The materials assembled here cover the literature, both secondary and primary, in English, French, German, Italian, Spanish, Portuguese, and Latin. I have aimed to be as comprehensive as possible when dealing specifically with the Christian peace tradition as discussed above, but have been more selective with historical background materials, with the tangential literature on the just war, and with the most recent periodical literature of current events. When comprehensive bibliographies on particular topics already exist, as for example on Thomas Merton, Dorothy Day or the Berrigans, I have generally cited only these but have also included those materials, whether listed in these bibliographies or not, that I have found particularly worthy of mention.
The Entries
This bibliography originally included materials up to November 1986. In many cases studies that were written in the nineteenth century or in the first two decades of this century and incorporated into later research have not been included, since their findings or their usefulness as research resources have been superseded. The entries themselves are arranged by chronological topic, and then alphabetically by author or by title where there is no author. All entries are numbered consecutively, and cross references are by number entry. Entries that occur in more than one section or chapter generally contain a shortened author and title entry, along with a cross reference to the original citation.

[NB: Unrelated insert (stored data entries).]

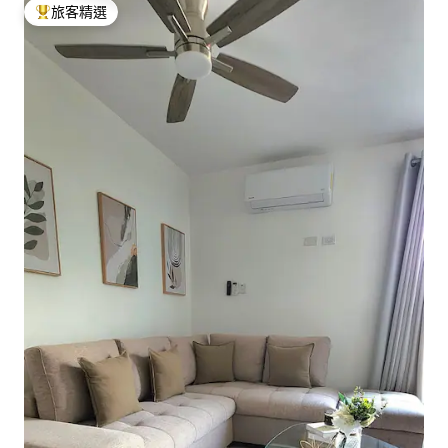
旅客精選
旅客精選榜首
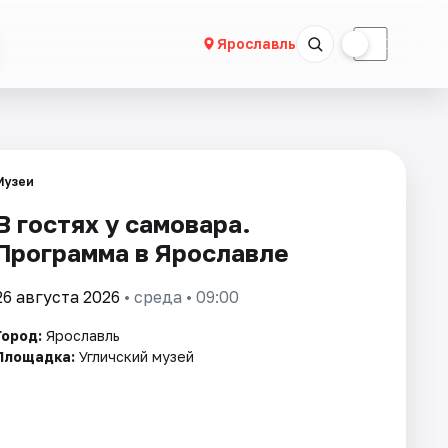
☀
☾
Ярославль
Музеи
В гостях у самовара.
Программа в Ярославле
26 августа 2026
• среда • 09:00
Город:
Ярославль
Площадка:
Угличский музей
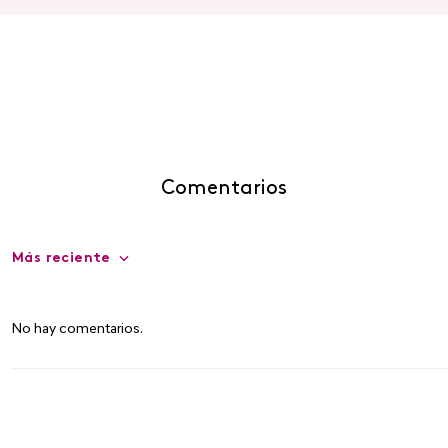
Comentarios
Más reciente
No hay comentarios.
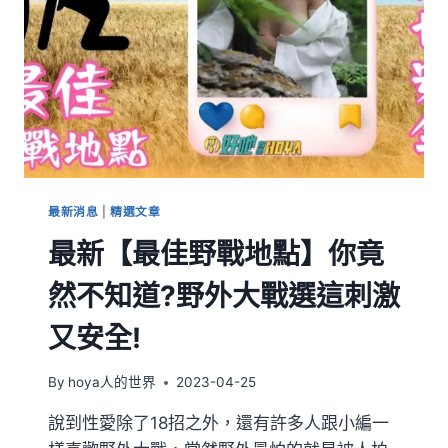
最新消息
|
精選文章
最新【最佳野戰地點】你竟
然不知道?野外大戰選這刺激
又安全!
By
hoya人的世界
2023-04-25
說到性愛除了18招之外，還有許多人跟小編一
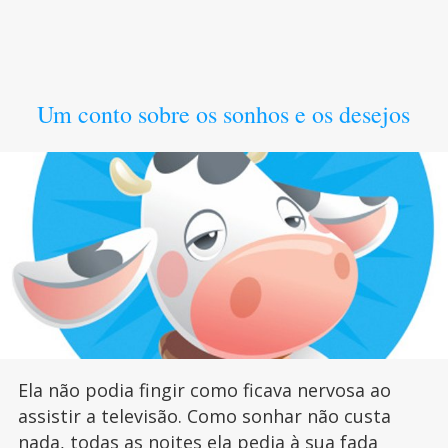
Um conto sobre os sonhos e os desejos
Ela não podia fingir como ficava nervosa ao
assistir a televisão. Como sonhar não custa
nada, todas as noites ela pedia à sua fada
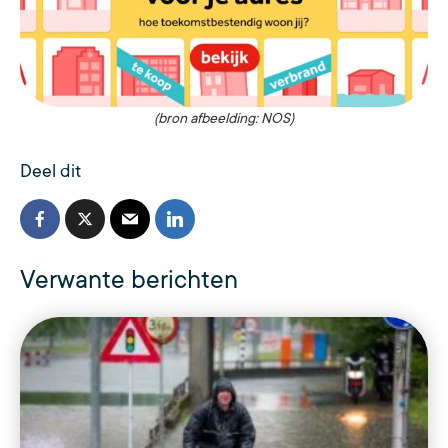
(bron afbeelding: NOS)
Deel dit
Verwante berichten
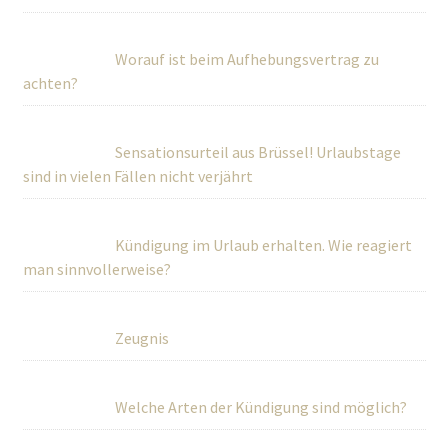
Worauf ist beim Aufhebungsvertrag zu
achten?
Sensationsurteil aus Brüssel! Urlaubstage
sind in vielen Fällen nicht verjährt
Kündigung im Urlaub erhalten. Wie reagiert
man sinnvollerweise?
Zeugnis
Welche Arten der Kündigung sind möglich?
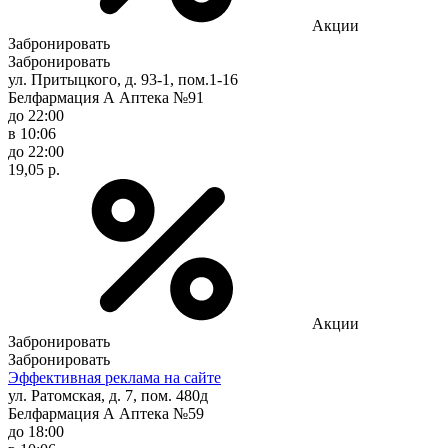
Акции
Забронировать
Забронировать
ул. Притыцкого, д. 93-1, пом.1-16
Белфармация А Аптека №91
до 22:00
в 10:06
до 22:00
19,05 р.
Акции
Забронировать
Забронировать
Эффективная реклама на сайте
ул. Ратомская, д. 7, пом. 480д
Белфармация А Аптека №59
до 18:00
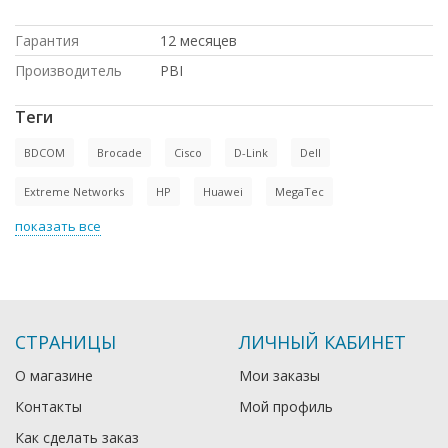
России
Гарантия
12 месяцев
Производитель
PBI
Теги
BDCOM
Brocade
Cisco
D-Link
Dell
Extreme Networks
HP
Huawei
MegaTec
показать все
СТРАНИЦЫ
ЛИЧНЫЙ КАБИНЕТ
О магазине
Мои заказы
Контакты
Мой профиль
Как сделать заказ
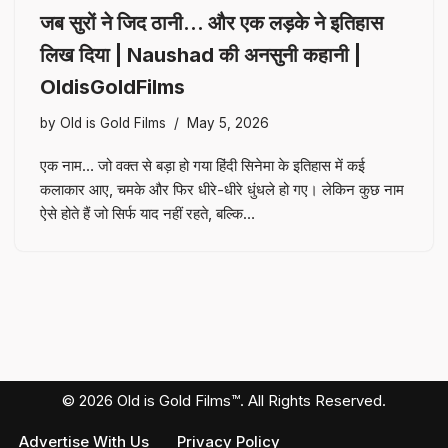
जब सुरों ने जिद ठानी… और एक लड़के ने इतिहास
लिख दिया | Naushad की अनसुनी कहानी |
OldisGoldFilms
by
Old is Gold Films
May 5, 2026
एक नाम… जो वक्त से बड़ा हो गया हिंदी सिनेमा के इतिहास में कई
कलाकार आए, चमके और फिर धीरे-धीरे धुंधले हो गए। लेकिन कुछ नाम
ऐसे होते हैं जो सिर्फ याद नहीं रहते, बल्कि…
© 2026 Old is Gold Films™. All Rights Reserved.
Advertise With Us
Privacy Policy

The number and division of chapters in this book has been devised to follow as closely as possible the sequence in my narrative account, The Catholic Peace Tradition. This is so the user of the bibliography can have an easy frame of reference to this narrative history, and that the reader of the narrative can easily assemble the research materials used for any particular topic or period. Only one chapter in this book, “Introductory,” does not follow this pattern. This chapter, instead, contains materials that are of a general use for the study of peace, or materials that occur in more than one chapter and for which an initial reference here, without annotation, has proven more convenient for use and later citation. The length of my comments varies, of course, with the importance or difficulty of the interpretation of the material. In occasional entries I have also included personal comments on the importance of the materials or taken issue with interpretations. In some cases I have listed materials that I have not seen, but I have so noted all these instances. In cases of subsequent editions of works cited, I have found it sufficient simply to note this in the main entry.